#### STATED TASK 1:
From the entries below, return word for word the lines that start with the line containing "kingdom: Animalia" and go on through the line containing "common name: Dotted footman", and nothing else.

#### QUOTED TEXT:
To construct all isomorphism classes of non-degenerate involutive solutions, we will use the language of cycle sets, introduced by Rump in [33]. A cycle set is a pair $(X,\cdot)$ , where $X$ is a set and $X\times X\to X$ , $(x,y)\mapsto x\cdot y$ , is a binary operation such that the following conditions are satisfied:

(1)

Each map $\varphi_{x}\colon X\to X$ , $y\mapsto x\cdot y$ , is bijective, and
(2)

$(x\cdot y)\cdot(x\cdot z)=(y\cdot x)\cdot(y\cdot z)$ for all $x,y,z\in X$ .

A cycle set $(X,\cdot)$ is said to be non-degenerate if the map $X\to X$ , $x\mapsto x\cdot x$ , is bijective. Rump proved that non-degenerate involutive solutions are in bijective correspondence with non-degenerate cycle sets, i.e.

\{\text{non-degenerate involutive solutions}\}\longleftrightarrow\{\text{non-degenerate cycle sets}\}.

#### DATASET EXTRACT:

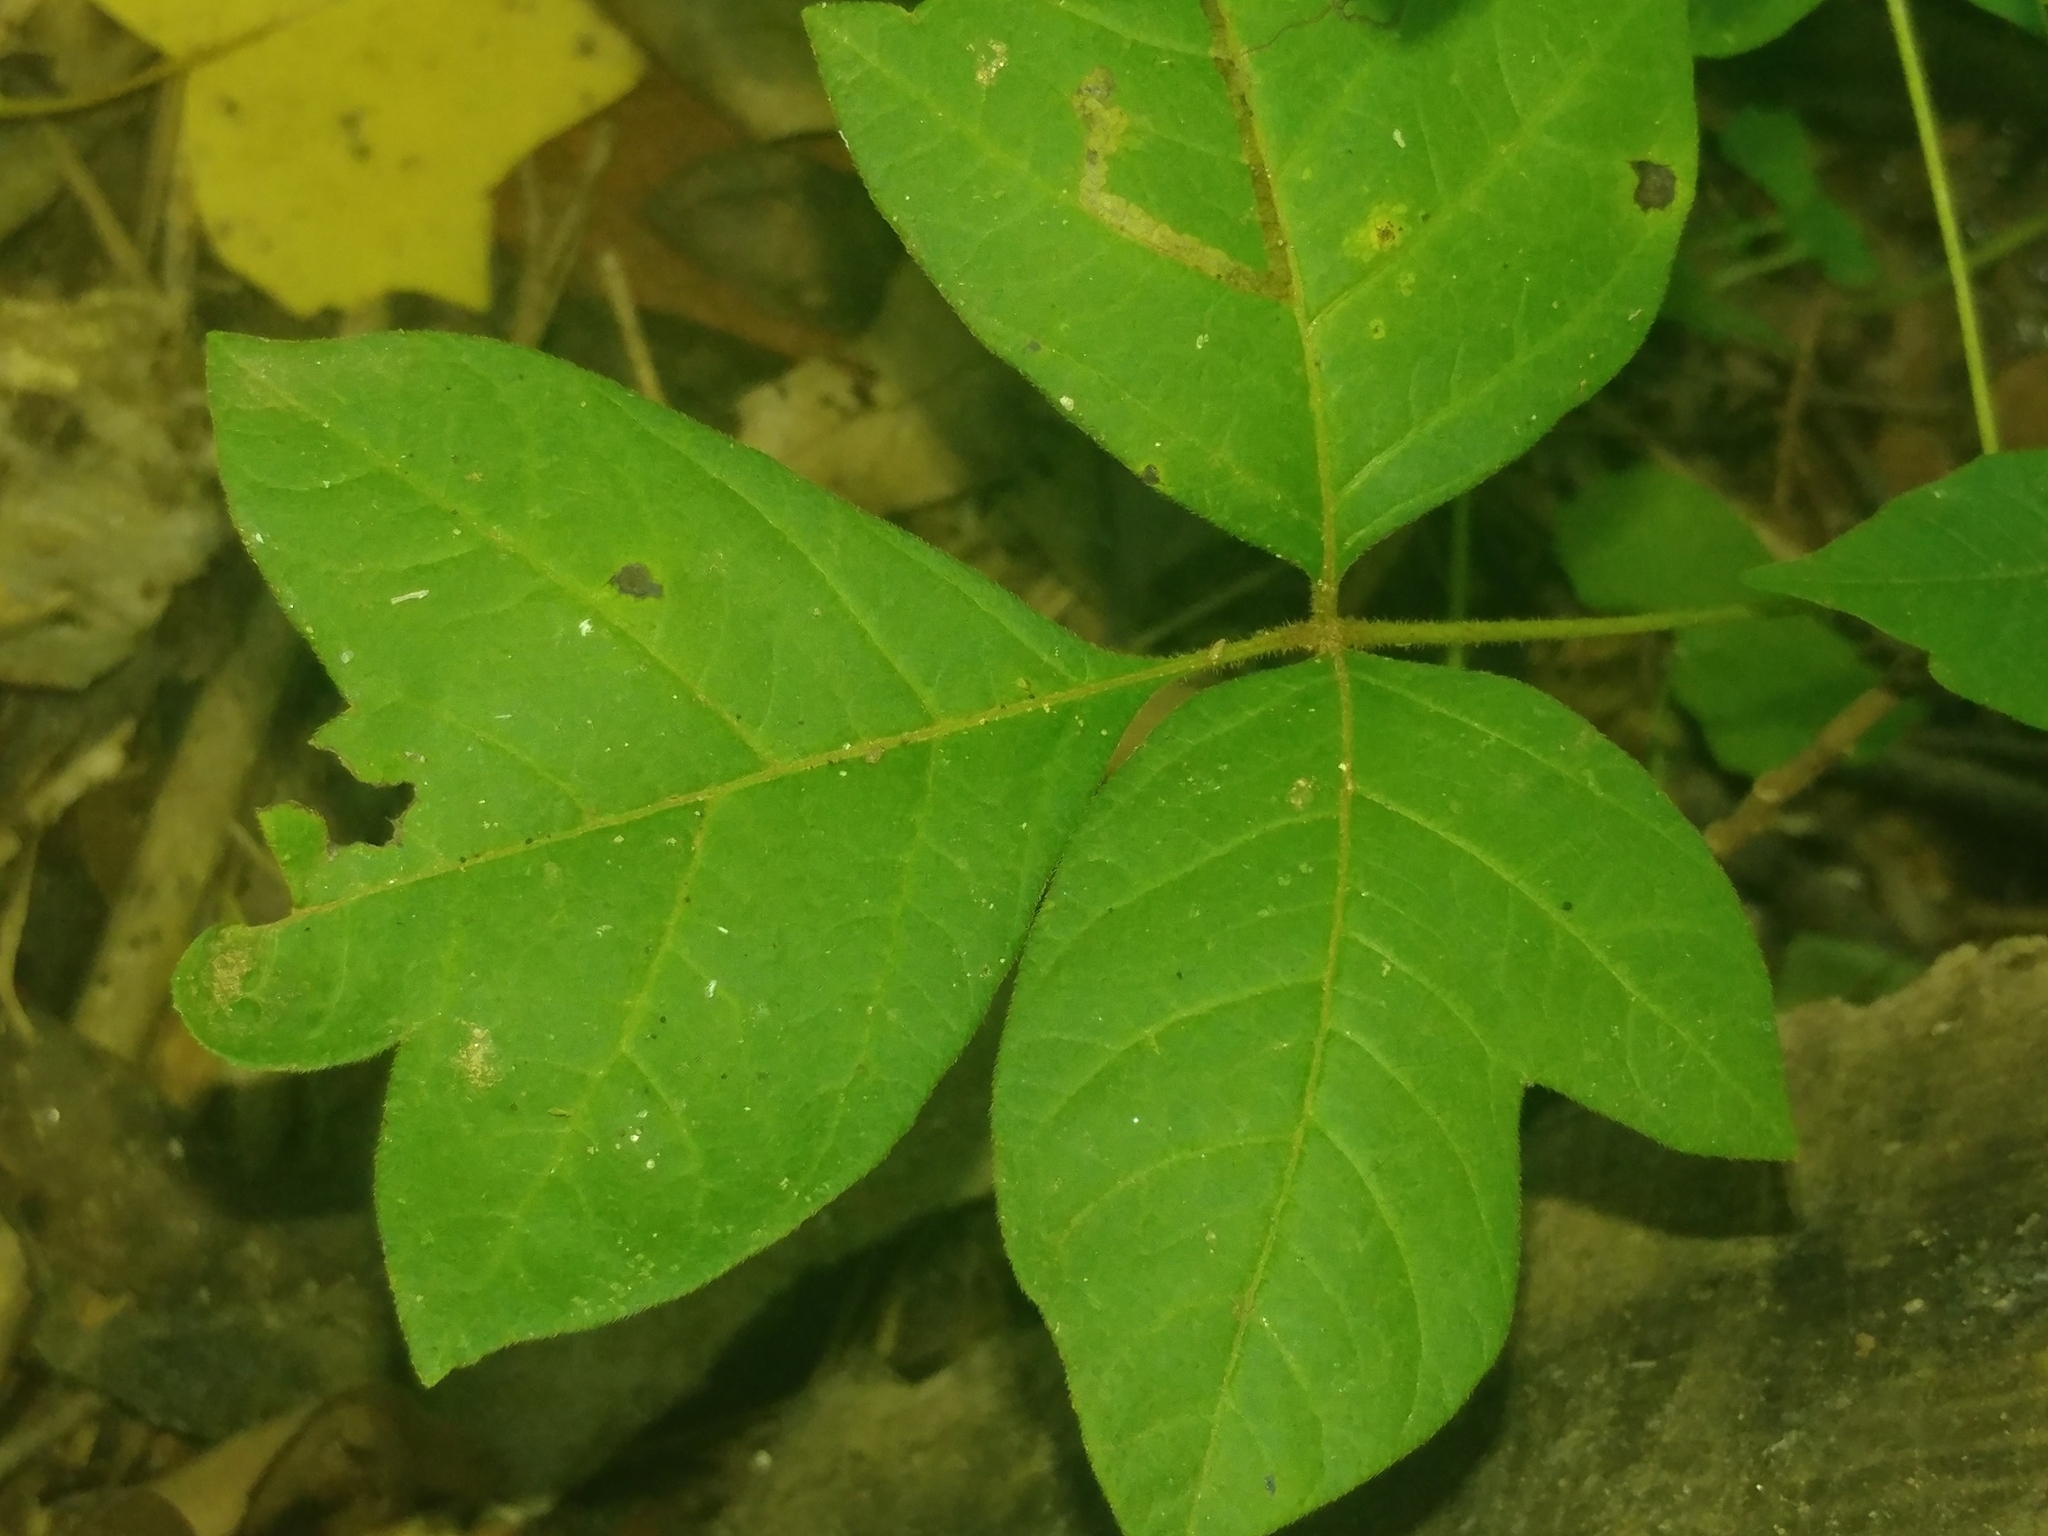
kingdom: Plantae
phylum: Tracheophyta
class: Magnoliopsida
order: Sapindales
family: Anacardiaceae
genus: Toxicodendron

* * *

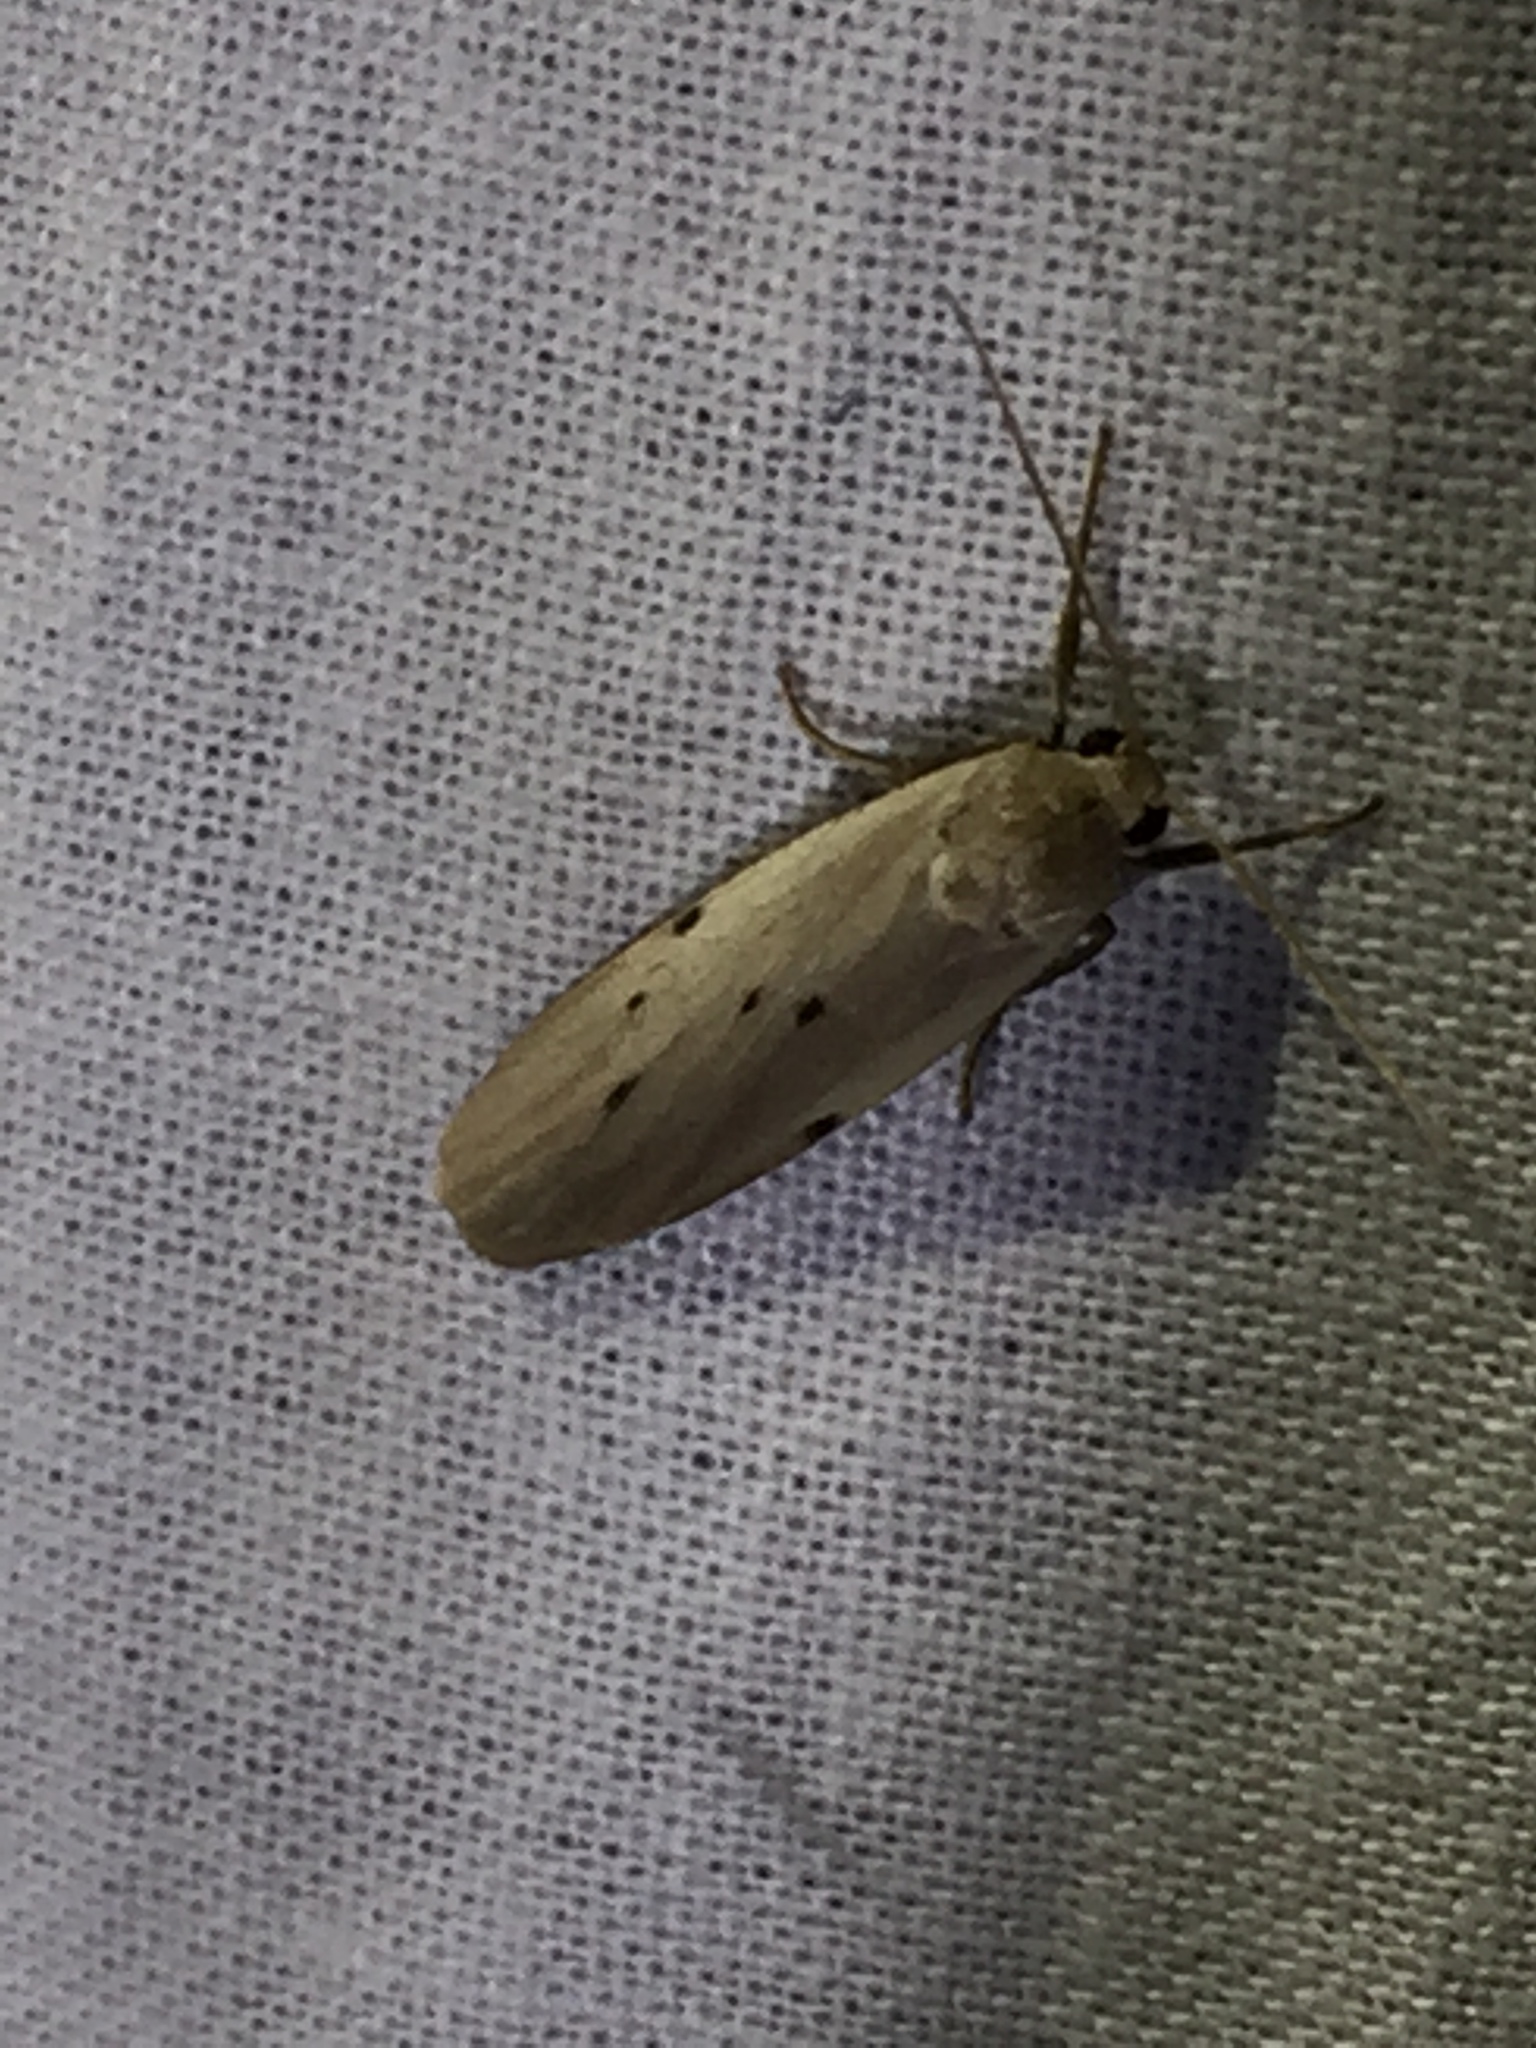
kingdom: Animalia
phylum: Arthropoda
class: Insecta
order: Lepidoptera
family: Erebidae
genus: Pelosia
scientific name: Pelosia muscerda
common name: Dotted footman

#### STATED TASK 2:
According to the passage on cycle sets, what condition makes a cycle set non-degenerate?

#### SOLUTION 1:
kingdom: Animalia
phylum: Arthropoda
class: Insecta
order: Lepidoptera
family: Erebidae
genus: Pelosia
scientific name: Pelosia muscerda
common name: Dotted footman

#### SOLUTION 2:
The map $X\to X$, $x\mapsto x\cdot x$, must be bijective.